Whats the order of evaluation?
int i=0; int x=++i + i++ + ++i; System.out.println(x+" "+i);

Output :
5 3

What is the right output :
1+2+2=5
(or)
1+1+3=5

Initially value of i=0;

now , int x=++i
i=0 initial
i=1 final

int x= ++i + i++
i=0 initial i=1 (initial)
i=1 final i=2(final)


int x= ++i + i++ + ++i
i=0 initial i=1 (initial) i=3(initial)
i=1 final i=1 (final; but i=2 will go) i=3 (final;i 's value)

1+1+3=5 (x's value)


....hope that helps

Mohnish Khiani wrote:

What is the right output :
1+2+2=5
(or)
1+1+3=5

Wouldn't it have been easier to run the code yourself and find out?

i have executed the code and know the output is 5,but i wanted to know how?

That means evaluation is from left to right no matter pre or post operators?

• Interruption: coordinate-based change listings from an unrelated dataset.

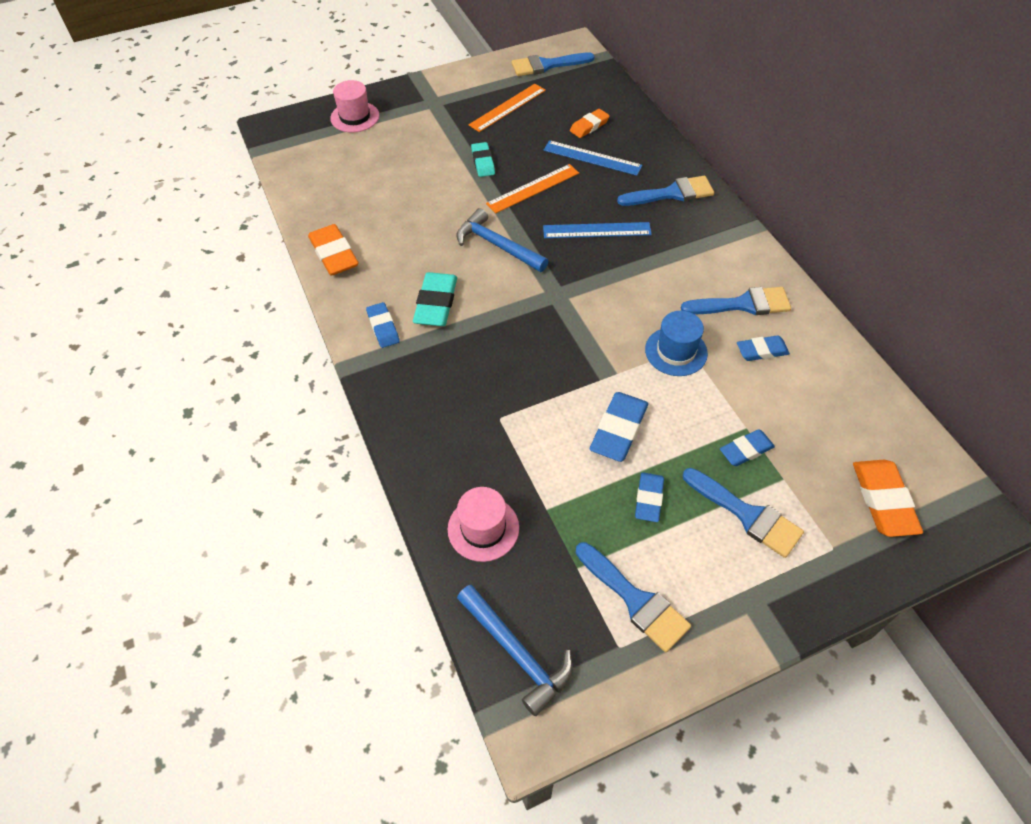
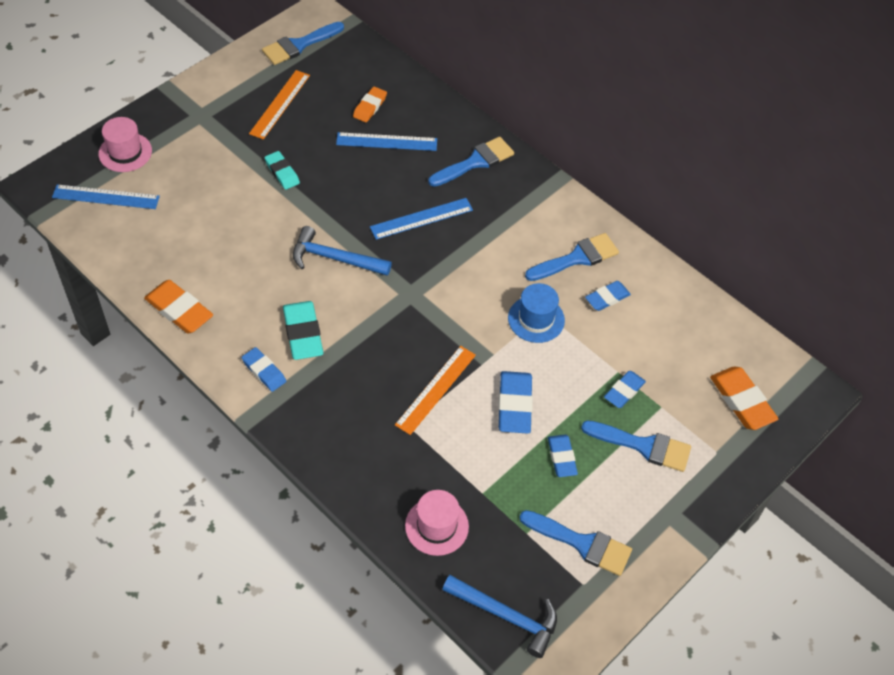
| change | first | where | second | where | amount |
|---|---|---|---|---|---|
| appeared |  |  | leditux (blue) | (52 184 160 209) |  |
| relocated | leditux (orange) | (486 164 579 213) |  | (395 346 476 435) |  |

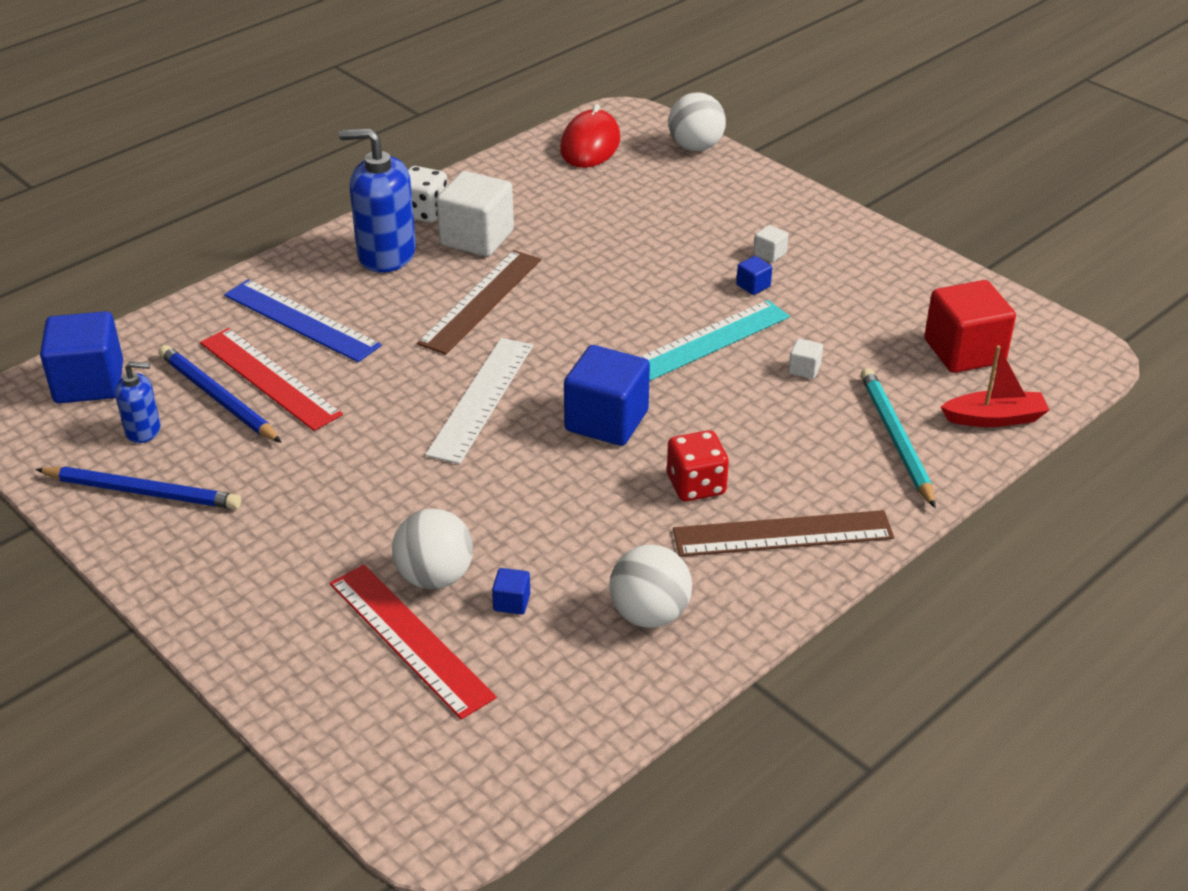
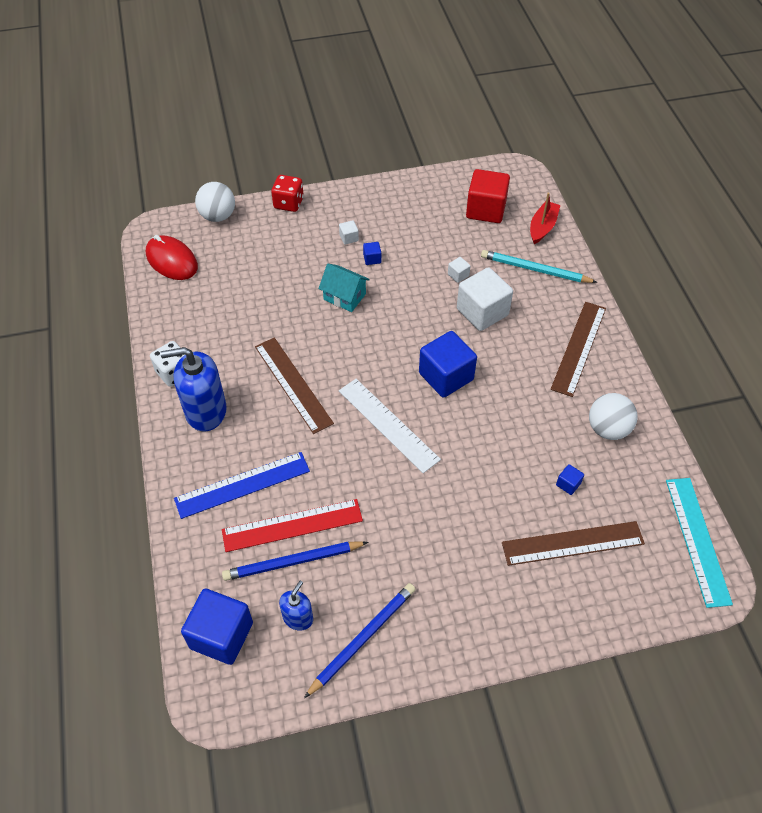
| change | first | where | second | where | amount |
|---|---|---|---|---|---|
| spun | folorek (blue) | (339 128 416 273) |  | (160 347 227 431) | 45 degrees clockwise |
| relocated | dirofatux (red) | (667 430 729 501) |  | (271 175 304 212) |  |
| appeared |  |  | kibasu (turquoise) | (319 264 370 312) |  |
| relocated | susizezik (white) | (436 171 514 256) |  | (457 267 513 331) |  |
| colour | leditux (red) | (330 565 497 719) | leditux (brown) | (502 521 645 566) |  |
| relocated | leditux (turquoise) | (640 300 790 381) |  | (666 478 733 608) |  |
| missing | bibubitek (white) | (392 509 473 589) |  |  |  |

Correct. That code is equivalent to this:
int i=0; int x; ++i; // i == 1 x = i; // the x = ++i has now been handled; x == 1, i == 1 x += i; // x == 2, i == 1 i++; // the x = ++i + i++ has now been handled; x == 2, i == 2 ++i; // x == 2, i == 3 x += i; // the x = ++i + i++ + ++i has now been handled; x == 5, i == 3 System.out.println(x+" "+i);But this also shows how dangerous it can be to use pre and post increment operators inside other statements. It's very easy to loose track of what's going on.